Your customers want something.

Chances are you are also able to meet those needs to some extent.

Additionally you probably are sure that your customers also buy from your competitors.

Could you improve so that they would think twice, simply because you meet their needs better?

It’s possible, and the first thing to do is to visualise those needs.

One of the ways to do that is called Critical To Quality (CTQ) tree—a method that translates customer needs into measurable metrics, paving the way for strategic enhancements.

The CTQ Tree

The CTQ diagram is like tree set sideways. On the left you have the customer need statement, then the drivers that are the components of the need. Each driver is then broken down into written requirements that can be measured with a metric. For the metric you then set targets. That’s it!

Critical to Quality tree overview

Let’s walk through these one by one.

Step 1: Express the need in written

It’s possible to build the CTQ tree from “bottom up” or from “top down”, and the way we build it here in Seomphony is to first state the customer need as a short sentence. For example, if you are in the business of running a coffee shop, the customer need statement could say: “I want to enjoy nice coffee breaks”.

It’s possible that in the beginning you cannot write the statement clearly or in full yet. Sometimes it only becomes clear once you’ve defined the other levels so the need is something you can return to once you’ve defined all the levels at least once.

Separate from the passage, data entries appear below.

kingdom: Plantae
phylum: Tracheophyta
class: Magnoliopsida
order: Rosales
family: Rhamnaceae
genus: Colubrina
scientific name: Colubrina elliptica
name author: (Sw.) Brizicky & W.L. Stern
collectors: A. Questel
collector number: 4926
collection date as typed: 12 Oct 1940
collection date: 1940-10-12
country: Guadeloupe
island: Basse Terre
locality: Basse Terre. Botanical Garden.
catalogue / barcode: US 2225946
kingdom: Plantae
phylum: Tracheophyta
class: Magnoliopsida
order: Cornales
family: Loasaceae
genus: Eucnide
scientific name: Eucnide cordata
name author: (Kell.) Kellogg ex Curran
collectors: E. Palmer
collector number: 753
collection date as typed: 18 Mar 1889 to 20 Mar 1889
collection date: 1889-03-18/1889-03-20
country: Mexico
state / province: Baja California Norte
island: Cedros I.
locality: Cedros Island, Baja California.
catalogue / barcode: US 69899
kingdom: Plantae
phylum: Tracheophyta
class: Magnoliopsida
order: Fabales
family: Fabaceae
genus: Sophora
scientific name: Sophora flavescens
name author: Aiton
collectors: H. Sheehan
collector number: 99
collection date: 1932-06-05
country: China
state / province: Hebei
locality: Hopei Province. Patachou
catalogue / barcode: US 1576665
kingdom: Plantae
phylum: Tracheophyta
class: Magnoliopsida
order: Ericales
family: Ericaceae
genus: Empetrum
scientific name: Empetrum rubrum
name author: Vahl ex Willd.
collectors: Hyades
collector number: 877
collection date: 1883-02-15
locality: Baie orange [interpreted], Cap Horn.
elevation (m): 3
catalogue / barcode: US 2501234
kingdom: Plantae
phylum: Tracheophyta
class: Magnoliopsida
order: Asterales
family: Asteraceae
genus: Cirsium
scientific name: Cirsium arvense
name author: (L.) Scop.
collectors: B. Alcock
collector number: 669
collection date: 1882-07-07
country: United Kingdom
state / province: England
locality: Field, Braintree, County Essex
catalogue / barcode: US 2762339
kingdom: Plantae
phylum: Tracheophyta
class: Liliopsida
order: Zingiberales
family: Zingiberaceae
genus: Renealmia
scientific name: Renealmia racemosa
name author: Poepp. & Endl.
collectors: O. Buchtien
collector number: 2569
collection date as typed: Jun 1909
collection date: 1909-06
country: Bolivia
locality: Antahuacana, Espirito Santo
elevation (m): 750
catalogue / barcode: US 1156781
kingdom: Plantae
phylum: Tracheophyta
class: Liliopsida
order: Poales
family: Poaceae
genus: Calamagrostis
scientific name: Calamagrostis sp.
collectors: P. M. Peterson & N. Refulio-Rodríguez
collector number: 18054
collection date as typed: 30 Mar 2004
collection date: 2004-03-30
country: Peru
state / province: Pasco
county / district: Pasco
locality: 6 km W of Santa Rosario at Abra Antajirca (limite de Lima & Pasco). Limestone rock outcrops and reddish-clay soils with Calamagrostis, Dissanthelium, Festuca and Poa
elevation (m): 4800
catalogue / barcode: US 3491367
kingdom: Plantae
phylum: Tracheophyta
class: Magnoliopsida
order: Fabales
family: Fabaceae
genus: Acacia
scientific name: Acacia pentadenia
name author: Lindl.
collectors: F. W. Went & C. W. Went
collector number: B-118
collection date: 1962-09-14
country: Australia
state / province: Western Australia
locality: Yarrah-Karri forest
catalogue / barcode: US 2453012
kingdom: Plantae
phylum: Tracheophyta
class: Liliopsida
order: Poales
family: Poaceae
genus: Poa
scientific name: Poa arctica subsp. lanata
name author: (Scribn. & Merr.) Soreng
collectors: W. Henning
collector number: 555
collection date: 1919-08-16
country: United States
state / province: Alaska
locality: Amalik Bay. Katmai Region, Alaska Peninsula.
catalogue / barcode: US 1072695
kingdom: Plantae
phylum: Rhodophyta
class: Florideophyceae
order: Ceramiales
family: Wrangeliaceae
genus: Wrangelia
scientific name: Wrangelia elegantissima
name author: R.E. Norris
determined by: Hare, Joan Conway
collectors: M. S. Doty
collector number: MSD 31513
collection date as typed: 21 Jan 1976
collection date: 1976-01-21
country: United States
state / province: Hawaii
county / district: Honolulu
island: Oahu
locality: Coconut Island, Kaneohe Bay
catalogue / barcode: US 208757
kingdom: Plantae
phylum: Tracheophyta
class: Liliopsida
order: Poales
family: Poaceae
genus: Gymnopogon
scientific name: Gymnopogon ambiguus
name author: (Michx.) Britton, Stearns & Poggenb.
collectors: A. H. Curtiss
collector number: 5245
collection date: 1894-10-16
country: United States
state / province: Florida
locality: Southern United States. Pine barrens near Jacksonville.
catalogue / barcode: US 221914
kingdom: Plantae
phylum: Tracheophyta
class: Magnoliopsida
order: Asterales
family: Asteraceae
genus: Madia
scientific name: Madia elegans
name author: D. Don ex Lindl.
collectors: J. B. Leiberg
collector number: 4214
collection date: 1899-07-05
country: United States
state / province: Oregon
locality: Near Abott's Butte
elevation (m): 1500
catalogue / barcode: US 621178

Now, if you are in the business of selling any kinds of products or services, you probably are already receiving feedback from your customers about them. You should use that material as basis for the need statement. In addition, you can ask the customers to fill in surveys, do interviews, arrange focus groups in Research and Development, monitor discussion in social media, analyze customer support interactions, and read online reviews. The customer need statement should then be the aggregation of all of the sources. You probably also need to update the statement periodically, because customers, markets, products and competitors change.

Step 2: Drivers of the need

The next level is to figure out what are the drivers for the need.

Drives are components that constitute the need. In our example of a coffee shop, the drivers could be the product itself i.e. coffee and then the environment where the coffee is enjoyed, which in this case would the coffee shop and its interior design and other features.

Step 3: The requirements

The third level is about identifying and recording the actual requirements of the drivers.

In our coffee shop example the requirements related to the coffee driver could be taste of the coffee, its temperature and the delivery time (from stepping in to the coffee shop to getting the cup of coffee in the hand of the customer).

Step 4: Defining Metrics

On the fourth level we need to decide what metrics we will measure the requirements with. In our coffee shop example the coffee requirement could be measured with the availability of a specific brand popular among the customers, the temperature of the coffee at the time of delivery as well as the quantity of coffee per cup.

Step 5: Targets

Last you have the targets.

However, there are two levels to this: your current performance and the level you need to reach. The latter is defined by the customer needs and feedback you have gathered, and the former you can find out by measuring what your process can currently output.

In our example, a simple way to measure your current performance is simply to measure how often you have the customer-preferred coffee brand available in e.g. 100 deliveries, how much coffee is poured into cups on average and what the temperature of the coffee is at the time of delivery, per 100 deliveries.

The below example also mentions extras, but you may want to leave milks and sweeteners for the customers to decide themselves.

Critical to Quality tree: the coffee break example

Step 6: Closing the gaps

When you draw your first CTQ picture, measure your current performance and indicate the desired performance as defined by the customer need, you most likely will see that there is a gap between what the customers need and what your current process can output.

That gap can be closed by designing and running a continuous improvement experiment.

Once the experiment is done, you’ll then state whether you were able to close the gap partly or fully, and if only partly, you’ll define another experiment to get even closer to the desired level.

And that’s how you work with the CTQ tree and continuous improvement!